### What is needed
Format everything in the listing from the line containing "elevation (m): 1067" down to the line containing "state / province: Oregon" as a Markdown table, leaving out blank lines. Use two columns: Row, holding the row number, and Line, holding the line itself.

### Available data
++++++++++

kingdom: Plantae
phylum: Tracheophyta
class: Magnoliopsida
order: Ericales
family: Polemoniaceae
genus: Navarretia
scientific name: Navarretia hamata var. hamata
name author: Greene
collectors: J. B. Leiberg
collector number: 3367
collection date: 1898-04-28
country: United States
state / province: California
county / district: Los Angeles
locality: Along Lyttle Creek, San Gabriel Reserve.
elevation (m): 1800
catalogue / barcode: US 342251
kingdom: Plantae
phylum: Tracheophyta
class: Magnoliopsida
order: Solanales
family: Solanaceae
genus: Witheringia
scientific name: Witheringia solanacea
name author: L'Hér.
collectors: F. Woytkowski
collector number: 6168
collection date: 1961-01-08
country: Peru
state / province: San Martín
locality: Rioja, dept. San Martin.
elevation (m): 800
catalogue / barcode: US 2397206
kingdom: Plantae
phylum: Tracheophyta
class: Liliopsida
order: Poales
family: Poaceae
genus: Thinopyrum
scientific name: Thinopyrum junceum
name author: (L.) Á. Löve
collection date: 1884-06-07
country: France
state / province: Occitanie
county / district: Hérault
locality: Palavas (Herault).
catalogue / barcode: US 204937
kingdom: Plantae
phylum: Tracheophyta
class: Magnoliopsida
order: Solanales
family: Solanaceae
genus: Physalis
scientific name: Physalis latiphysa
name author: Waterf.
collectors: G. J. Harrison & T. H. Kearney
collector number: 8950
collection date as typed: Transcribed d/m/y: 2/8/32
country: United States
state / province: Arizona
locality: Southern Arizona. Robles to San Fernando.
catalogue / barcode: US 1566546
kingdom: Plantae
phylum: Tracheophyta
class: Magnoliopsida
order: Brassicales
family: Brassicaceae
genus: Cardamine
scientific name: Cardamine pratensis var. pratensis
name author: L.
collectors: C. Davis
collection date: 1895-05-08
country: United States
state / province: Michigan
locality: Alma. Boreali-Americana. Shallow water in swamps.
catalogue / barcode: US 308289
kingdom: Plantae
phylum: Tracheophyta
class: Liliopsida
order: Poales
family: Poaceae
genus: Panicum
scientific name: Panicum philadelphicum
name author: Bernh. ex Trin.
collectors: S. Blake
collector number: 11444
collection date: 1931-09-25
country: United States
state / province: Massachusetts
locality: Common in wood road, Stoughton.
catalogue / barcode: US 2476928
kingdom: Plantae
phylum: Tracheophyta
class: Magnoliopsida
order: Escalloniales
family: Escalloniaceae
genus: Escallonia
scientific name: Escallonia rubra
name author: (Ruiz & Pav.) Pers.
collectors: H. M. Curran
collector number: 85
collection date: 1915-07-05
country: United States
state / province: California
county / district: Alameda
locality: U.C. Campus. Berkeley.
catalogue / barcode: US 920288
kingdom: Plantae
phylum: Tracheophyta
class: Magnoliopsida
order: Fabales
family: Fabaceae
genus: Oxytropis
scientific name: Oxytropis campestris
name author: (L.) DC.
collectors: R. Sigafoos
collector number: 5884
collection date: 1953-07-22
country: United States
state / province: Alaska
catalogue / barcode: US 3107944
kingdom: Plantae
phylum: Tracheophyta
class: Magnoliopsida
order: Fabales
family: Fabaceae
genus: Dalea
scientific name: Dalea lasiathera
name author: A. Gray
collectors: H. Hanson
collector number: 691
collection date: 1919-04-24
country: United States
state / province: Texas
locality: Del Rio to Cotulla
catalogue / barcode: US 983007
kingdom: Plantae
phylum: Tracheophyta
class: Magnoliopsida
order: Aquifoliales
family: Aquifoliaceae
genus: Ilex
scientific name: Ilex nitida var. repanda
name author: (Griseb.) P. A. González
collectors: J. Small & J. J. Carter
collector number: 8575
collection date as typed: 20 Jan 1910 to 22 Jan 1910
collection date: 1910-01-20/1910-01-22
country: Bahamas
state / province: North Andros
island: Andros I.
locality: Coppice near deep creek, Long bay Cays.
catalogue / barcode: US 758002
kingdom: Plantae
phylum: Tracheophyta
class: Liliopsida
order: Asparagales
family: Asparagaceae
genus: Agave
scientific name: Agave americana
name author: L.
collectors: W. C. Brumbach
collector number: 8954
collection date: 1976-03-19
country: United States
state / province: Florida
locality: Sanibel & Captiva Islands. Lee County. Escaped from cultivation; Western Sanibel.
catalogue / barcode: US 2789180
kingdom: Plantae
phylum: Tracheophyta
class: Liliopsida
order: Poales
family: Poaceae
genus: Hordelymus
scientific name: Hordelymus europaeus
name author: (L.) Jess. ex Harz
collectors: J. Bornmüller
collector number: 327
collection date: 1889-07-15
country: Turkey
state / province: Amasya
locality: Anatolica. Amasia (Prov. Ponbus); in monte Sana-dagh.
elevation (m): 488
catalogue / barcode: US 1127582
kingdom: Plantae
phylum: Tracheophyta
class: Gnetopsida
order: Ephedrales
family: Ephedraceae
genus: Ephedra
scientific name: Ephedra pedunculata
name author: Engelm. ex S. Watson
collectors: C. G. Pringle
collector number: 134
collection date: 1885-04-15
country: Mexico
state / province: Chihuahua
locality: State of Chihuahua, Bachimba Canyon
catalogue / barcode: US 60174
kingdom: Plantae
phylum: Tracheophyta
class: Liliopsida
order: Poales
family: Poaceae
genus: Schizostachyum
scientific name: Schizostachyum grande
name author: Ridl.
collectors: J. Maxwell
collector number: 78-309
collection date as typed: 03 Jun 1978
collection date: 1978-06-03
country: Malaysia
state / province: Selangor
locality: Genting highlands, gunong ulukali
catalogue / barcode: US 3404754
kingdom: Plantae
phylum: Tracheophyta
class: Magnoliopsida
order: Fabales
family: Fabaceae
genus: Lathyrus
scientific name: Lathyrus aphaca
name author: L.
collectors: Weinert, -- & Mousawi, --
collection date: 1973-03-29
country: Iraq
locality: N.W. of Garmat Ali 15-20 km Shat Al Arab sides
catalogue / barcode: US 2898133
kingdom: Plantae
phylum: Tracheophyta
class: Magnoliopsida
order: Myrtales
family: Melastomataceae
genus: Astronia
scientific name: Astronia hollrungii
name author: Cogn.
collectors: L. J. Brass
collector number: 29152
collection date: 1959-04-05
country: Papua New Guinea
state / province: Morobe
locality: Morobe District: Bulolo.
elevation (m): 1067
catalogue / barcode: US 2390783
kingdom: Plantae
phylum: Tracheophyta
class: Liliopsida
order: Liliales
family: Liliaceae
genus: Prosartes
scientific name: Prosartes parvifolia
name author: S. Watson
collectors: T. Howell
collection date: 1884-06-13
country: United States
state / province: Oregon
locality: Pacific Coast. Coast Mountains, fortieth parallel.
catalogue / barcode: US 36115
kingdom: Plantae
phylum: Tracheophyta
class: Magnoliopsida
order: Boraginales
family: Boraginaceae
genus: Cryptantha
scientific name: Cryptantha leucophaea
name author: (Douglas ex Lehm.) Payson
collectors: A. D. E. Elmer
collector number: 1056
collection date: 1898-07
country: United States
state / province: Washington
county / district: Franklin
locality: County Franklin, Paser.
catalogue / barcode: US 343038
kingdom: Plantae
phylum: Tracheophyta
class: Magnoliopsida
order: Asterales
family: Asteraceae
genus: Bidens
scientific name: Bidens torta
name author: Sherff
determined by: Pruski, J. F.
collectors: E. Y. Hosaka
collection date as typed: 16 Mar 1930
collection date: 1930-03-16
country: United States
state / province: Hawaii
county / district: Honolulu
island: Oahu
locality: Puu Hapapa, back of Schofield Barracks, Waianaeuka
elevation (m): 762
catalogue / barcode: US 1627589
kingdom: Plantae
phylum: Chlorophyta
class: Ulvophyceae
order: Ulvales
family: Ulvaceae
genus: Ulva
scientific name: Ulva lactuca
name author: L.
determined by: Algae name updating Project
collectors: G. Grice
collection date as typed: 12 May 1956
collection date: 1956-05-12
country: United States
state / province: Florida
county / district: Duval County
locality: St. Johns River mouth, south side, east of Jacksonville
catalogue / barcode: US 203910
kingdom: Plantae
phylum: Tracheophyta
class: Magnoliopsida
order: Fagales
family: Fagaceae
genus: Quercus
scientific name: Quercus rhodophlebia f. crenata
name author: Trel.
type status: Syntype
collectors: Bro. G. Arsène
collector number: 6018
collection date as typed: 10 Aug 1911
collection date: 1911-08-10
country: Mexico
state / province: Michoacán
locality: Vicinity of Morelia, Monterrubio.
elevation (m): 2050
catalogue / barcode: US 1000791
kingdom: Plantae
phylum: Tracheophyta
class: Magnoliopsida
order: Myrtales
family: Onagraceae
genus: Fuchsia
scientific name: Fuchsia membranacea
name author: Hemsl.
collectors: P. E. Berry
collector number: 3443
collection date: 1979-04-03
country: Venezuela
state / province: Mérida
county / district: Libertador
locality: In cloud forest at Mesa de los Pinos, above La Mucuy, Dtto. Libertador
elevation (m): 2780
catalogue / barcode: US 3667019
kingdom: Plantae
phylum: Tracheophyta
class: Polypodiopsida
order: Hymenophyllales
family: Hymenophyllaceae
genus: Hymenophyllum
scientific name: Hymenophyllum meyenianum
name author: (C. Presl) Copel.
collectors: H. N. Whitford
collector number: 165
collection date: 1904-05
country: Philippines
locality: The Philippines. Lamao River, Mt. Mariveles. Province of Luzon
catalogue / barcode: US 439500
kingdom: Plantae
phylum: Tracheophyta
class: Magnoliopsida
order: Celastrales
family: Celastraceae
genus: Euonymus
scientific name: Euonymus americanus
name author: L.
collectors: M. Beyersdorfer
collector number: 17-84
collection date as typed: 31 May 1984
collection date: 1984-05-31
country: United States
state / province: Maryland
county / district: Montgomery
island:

++++++++++

### Written response
| Row | Line |
|---|---|
| 1 | elevation (m): 1067 |
| 2 | catalogue / barcode: US 2390783 |
| 3 | kingdom: Plantae |
| 4 | phylum: Tracheophyta |
| 5 | class: Liliopsida |
| 6 | order: Liliales |
| 7 | family: Liliaceae |
| 8 | genus: Prosartes |
| 9 | scientific name: Prosartes parvifolia |
| 10 | name author: S. Watson |
| 11 | collectors: T. Howell |
| 12 | collection date: 1884-06-13 |
| 13 | country: United States |
| 14 | state / province: Oregon |